_SHORT TASK 1_
Reproduce in full, without any alteration, the following table of hardware video APIs available through FFmpeg.

_TEXT TO READ_

──────────────────────────────

There are a lot of different APIs of varying standardisation status available. FFmpeg offers access to many of these, with varying support.
Platform API Availability
Linux | Windows | Android | Apple | Other | ||||||
---|---|---|---|---|---|---|---|---|---|---|
AMD | Intel | NVIDIA | AMD | Intel | NVIDIA | macOS | iOS | Raspberry Pi | ||
AMF | Y | N | N | Y | N | N | N | N | N | N |
NVENC/NVDEC/CUVID | N | N | Y | N | N | Y | N | N | N | N |
Direct3D 11 | N | N | N | Y | Y | Y | N | N | N | N |
Direct3D 9 (DXVA2) | N | N | N | Y | Y | Y | N | N | N | N |
libmfx | N | Y | N | N | Y | N | N | N | N | N |
MediaCodec | N | N | N | N | N | N | Y | N | N | N |
Media Foundation | N | N | N | Y | Y | Y | N | N | N | N |
MMAL | N | N | N | N | N | N | N | N | N | Y |
OpenCL | Y | Y | Y | Y | Y | Y | P | Y | N | N |
OpenMAX | P | N | N | N | N | N | P | N | N | Y |
V4L2 M2M | N | N | N | N | N | N | P | N | N | N |
VAAPI | P | Y | P | N | N | N | N | N | N | N |
VDPAU | P | N | Y | N | N | N | N | N | N | N |
VideoToolbox | N | N | N | N | N | N | N | Y | Y | N |
Vulkan | Y | Y | Y | Y | Y | Y | N | N | N | N |
Key:
Y
Fully usable.P
Partial support (some devices / some features).N
Not possible.

──────────────────────────────

_SHORT TASK 2_
Rewrite the portion of the records that runs from their first line through the line containing "യോത്സ്യമാനാഃ", inclusive, substituting "Copy out" for every occurrence of "Transcribe" and leaving all else unchanged. Omit the pictures from your answer.

_INFORMATION GIVEN_
──────────────────────────────

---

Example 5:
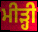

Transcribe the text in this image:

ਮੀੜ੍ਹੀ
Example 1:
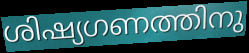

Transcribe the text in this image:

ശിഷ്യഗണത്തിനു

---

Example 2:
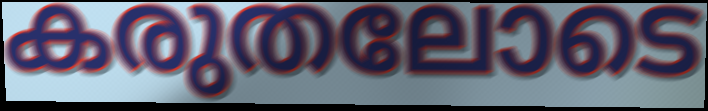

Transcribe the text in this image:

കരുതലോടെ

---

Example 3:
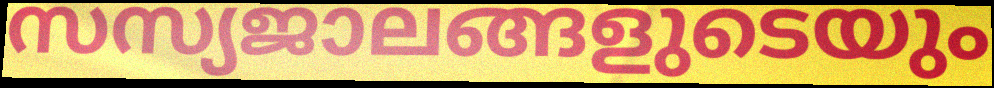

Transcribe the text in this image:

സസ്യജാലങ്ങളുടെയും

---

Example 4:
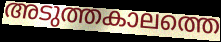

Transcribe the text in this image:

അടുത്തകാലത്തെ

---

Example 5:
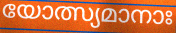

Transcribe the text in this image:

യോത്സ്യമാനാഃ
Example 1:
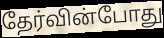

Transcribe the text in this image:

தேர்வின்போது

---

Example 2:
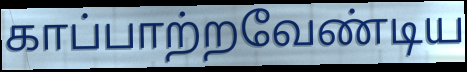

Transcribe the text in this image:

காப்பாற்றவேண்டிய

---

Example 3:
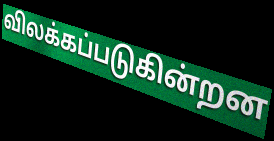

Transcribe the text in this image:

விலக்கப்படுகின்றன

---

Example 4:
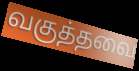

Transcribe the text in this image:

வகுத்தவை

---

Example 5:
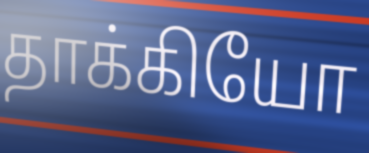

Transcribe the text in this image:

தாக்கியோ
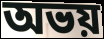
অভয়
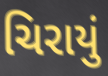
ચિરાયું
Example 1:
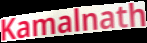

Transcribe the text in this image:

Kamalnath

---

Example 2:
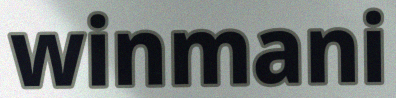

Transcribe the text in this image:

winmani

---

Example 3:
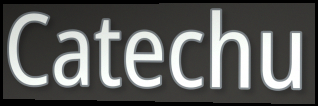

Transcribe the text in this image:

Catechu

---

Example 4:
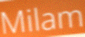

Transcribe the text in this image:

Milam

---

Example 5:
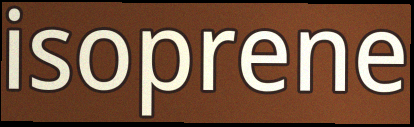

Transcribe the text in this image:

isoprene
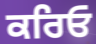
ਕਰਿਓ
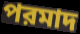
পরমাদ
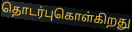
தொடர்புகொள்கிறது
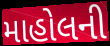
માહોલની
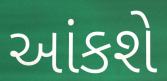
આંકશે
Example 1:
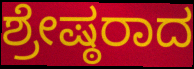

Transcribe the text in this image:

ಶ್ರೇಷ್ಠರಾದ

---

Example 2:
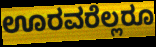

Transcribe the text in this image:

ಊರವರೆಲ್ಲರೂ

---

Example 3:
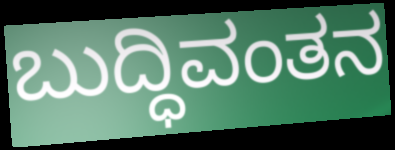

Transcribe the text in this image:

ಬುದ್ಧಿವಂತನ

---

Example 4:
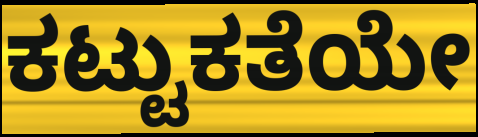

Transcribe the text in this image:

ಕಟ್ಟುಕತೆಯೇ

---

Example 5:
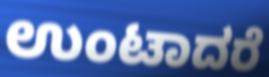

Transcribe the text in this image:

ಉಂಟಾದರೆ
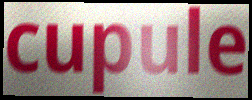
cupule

──────────────────────────────

_ANSWER 1_
There are a lot of different APIs of varying standardisation status available. FFmpeg offers access to many of these, with varying support.
Platform API Availability
Linux | Windows | Android | Apple | Other | ||||||
---|---|---|---|---|---|---|---|---|---|---|
AMD | Intel | NVIDIA | AMD | Intel | NVIDIA | macOS | iOS | Raspberry Pi | ||
AMF | Y | N | N | Y | N | N | N | N | N | N |
NVENC/NVDEC/CUVID | N | N | Y | N | N | Y | N | N | N | N |
Direct3D 11 | N | N | N | Y | Y | Y | N | N | N | N |
Direct3D 9 (DXVA2) | N | N | N | Y | Y | Y | N | N | N | N |
libmfx | N | Y | N | N | Y | N | N | N | N | N |
MediaCodec | N | N | N | N | N | N | Y | N | N | N |
Media Foundation | N | N | N | Y | Y | Y | N | N | N | N |
MMAL | N | N | N | N | N | N | N | N | N | Y |
OpenCL | Y | Y | Y | Y | Y | Y | P | Y | N | N |
OpenMAX | P | N | N | N | N | N | P | N | N | Y |
V4L2 M2M | N | N | N | N | N | N | P | N | N | N |
VAAPI | P | Y | P | N | N | N | N | N | N | N |
VDPAU | P | N | Y | N | N | N | N | N | N | N |
VideoToolbox | N | N | N | N | N | N | N | Y | Y | N |
Vulkan | Y | Y | Y | Y | Y | Y | N | N | N | N |
Key:
Y
Fully usable.P
Partial support (some devices / some features).N
Not possible.

_ANSWER 2_
---

Example 5:

Copy out the text in this image:

ਮੀੜ੍ਹੀ
Example 1:

Copy out the text in this image:

ശിഷ്യഗണത്തിനു

---

Example 2:

Copy out the text in this image:

കരുതലോടെ

---

Example 3:

Copy out the text in this image:

സസ്യജാലങ്ങളുടെയും

---

Example 4:

Copy out the text in this image:

അടുത്തകാലത്തെ

---

Example 5:

Copy out the text in this image:

യോത്സ്യമാനാഃ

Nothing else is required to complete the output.